Description of the task:
Which lines hold the word "Example"? Copy each of them from the material.

Listed entries:
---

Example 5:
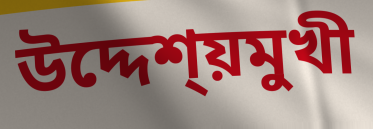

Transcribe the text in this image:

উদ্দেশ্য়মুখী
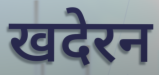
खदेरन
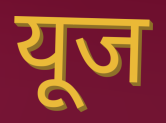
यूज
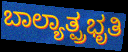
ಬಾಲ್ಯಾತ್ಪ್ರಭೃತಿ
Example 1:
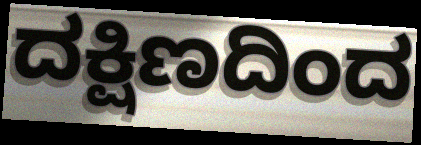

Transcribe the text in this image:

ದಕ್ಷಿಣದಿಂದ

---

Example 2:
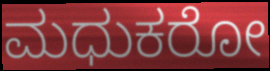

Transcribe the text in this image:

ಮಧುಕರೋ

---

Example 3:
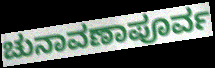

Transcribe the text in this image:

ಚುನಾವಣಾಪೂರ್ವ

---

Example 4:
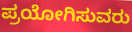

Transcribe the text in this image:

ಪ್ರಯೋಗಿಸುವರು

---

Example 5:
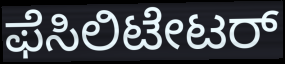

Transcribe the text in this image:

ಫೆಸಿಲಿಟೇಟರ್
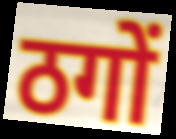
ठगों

Written answer:
Example 5:
Example 1:
Example 2:
Example 3:
Example 4:
Example 5:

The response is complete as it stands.